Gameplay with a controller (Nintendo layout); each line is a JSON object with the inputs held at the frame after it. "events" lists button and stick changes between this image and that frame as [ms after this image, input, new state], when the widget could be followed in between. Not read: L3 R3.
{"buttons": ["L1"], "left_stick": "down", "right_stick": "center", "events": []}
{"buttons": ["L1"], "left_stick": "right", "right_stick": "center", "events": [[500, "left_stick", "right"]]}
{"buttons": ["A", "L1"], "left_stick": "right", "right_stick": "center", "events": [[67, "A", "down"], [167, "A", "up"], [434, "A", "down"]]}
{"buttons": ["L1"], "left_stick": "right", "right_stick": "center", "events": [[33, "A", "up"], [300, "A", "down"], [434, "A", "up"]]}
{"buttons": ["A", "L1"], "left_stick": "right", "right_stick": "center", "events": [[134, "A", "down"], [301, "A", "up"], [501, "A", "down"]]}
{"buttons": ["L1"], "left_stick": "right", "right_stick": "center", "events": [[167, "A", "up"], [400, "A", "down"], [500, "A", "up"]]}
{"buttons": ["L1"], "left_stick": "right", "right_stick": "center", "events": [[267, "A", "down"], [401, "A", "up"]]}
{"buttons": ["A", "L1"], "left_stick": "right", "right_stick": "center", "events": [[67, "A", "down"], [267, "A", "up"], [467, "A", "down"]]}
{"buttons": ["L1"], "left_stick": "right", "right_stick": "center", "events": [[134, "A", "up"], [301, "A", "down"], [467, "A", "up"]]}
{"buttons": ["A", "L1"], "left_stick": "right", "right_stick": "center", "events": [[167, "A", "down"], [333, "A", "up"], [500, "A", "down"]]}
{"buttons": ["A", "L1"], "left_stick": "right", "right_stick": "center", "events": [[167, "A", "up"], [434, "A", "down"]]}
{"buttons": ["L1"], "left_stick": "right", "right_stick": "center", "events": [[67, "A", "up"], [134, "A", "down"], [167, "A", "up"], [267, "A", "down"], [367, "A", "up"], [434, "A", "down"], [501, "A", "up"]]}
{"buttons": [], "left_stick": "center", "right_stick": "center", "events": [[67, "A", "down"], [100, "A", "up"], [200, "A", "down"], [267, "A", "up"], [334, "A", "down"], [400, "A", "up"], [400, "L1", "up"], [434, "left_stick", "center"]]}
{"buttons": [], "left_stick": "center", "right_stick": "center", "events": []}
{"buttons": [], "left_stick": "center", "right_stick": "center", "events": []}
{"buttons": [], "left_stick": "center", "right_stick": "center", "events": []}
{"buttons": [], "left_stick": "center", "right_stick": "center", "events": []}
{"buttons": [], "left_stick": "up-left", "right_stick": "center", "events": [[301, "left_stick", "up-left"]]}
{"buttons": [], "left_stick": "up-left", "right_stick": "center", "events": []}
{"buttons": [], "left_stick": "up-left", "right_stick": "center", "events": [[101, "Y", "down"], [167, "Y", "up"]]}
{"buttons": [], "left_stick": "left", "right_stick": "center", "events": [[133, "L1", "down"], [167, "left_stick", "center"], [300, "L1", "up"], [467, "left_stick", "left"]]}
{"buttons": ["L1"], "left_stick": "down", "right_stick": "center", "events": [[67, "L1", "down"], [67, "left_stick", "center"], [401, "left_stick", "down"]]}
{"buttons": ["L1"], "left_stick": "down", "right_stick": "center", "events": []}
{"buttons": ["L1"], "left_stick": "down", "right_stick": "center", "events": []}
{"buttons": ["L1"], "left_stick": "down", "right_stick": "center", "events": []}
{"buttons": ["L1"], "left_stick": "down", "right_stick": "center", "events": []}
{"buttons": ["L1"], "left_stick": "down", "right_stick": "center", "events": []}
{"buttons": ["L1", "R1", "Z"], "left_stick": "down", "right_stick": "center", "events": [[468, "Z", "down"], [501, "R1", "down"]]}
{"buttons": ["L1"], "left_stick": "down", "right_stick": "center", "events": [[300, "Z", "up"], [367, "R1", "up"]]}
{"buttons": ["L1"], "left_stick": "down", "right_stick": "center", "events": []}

__________________________________________________

Reproduce the data in full, exactly.

Gameplay with a controller (Nintendo layout); each line is a JSON object with the inputs held at the frame after it. "events" lists button and stick changes between this image and that frame as [ms after this image, input, new state], when the widget could be followed in between. Not read: L3 R3.
{"buttons": ["L1"], "left_stick": "down", "right_stick": "center", "events": []}
{"buttons": ["L1"], "left_stick": "right", "right_stick": "center", "events": [[500, "left_stick", "right"]]}
{"buttons": ["A", "L1"], "left_stick": "right", "right_stick": "center", "events": [[67, "A", "down"], [167, "A", "up"], [434, "A", "down"]]}
{"buttons": ["L1"], "left_stick": "right", "right_stick": "center", "events": [[33, "A", "up"], [300, "A", "down"], [434, "A", "up"]]}
{"buttons": ["A", "L1"], "left_stick": "right", "right_stick": "center", "events": [[134, "A", "down"], [301, "A", "up"], [501, "A", "down"]]}
{"buttons": ["L1"], "left_stick": "right", "right_stick": "center", "events": [[167, "A", "up"], [400, "A", "down"], [500, "A", "up"]]}
{"buttons": ["L1"], "left_stick": "right", "right_stick": "center", "events": [[267, "A", "down"], [401, "A", "up"]]}
{"buttons": ["A", "L1"], "left_stick": "right", "right_stick": "center", "events": [[67, "A", "down"], [267, "A", "up"], [467, "A", "down"]]}
{"buttons": ["L1"], "left_stick": "right", "right_stick": "center", "events": [[134, "A", "up"], [301, "A", "down"], [467, "A", "up"]]}
{"buttons": ["A", "L1"], "left_stick": "right", "right_stick": "center", "events": [[167, "A", "down"], [333, "A", "up"], [500, "A", "down"]]}
{"buttons": ["A", "L1"], "left_stick": "right", "right_stick": "center", "events": [[167, "A", "up"], [434, "A", "down"]]}
{"buttons": ["L1"], "left_stick": "right", "right_stick": "center", "events": [[67, "A", "up"], [134, "A", "down"], [167, "A", "up"], [267, "A", "down"], [367, "A", "up"], [434, "A", "down"], [501, "A", "up"]]}
{"buttons": [], "left_stick": "center", "right_stick": "center", "events": [[67, "A", "down"], [100, "A", "up"], [200, "A", "down"], [267, "A", "up"], [334, "A", "down"], [400, "A", "up"], [400, "L1", "up"], [434, "left_stick", "center"]]}
{"buttons": [], "left_stick": "center", "right_stick": "center", "events": []}
{"buttons": [], "left_stick": "center", "right_stick": "center", "events": []}
{"buttons": [], "left_stick": "center", "right_stick": "center", "events": []}
{"buttons": [], "left_stick": "center", "right_stick": "center", "events": []}
{"buttons": [], "left_stick": "up-left", "right_stick": "center", "events": [[301, "left_stick", "up-left"]]}
{"buttons": [], "left_stick": "up-left", "right_stick": "center", "events": []}
{"buttons": [], "left_stick": "up-left", "right_stick": "center", "events": [[101, "Y", "down"], [167, "Y", "up"]]}
{"buttons": [], "left_stick": "left", "right_stick": "center", "events": [[133, "L1", "down"], [167, "left_stick", "center"], [300, "L1", "up"], [467, "left_stick", "left"]]}
{"buttons": ["L1"], "left_stick": "down", "right_stick": "center", "events": [[67, "L1", "down"], [67, "left_stick", "center"], [401, "left_stick", "down"]]}
{"buttons": ["L1"], "left_stick": "down", "right_stick": "center", "events": []}
{"buttons": ["L1"], "left_stick": "down", "right_stick": "center", "events": []}
{"buttons": ["L1"], "left_stick": "down", "right_stick": "center", "events": []}
{"buttons": ["L1"], "left_stick": "down", "right_stick": "center", "events": []}
{"buttons": ["L1"], "left_stick": "down", "right_stick": "center", "events": []}
{"buttons": ["L1", "R1", "Z"], "left_stick": "down", "right_stick": "center", "events": [[468, "Z", "down"], [501, "R1", "down"]]}
{"buttons": ["L1"], "left_stick": "down", "right_stick": "center", "events": [[300, "Z", "up"], [367, "R1", "up"]]}
{"buttons": ["L1"], "left_stick": "down", "right_stick": "center", "events": []}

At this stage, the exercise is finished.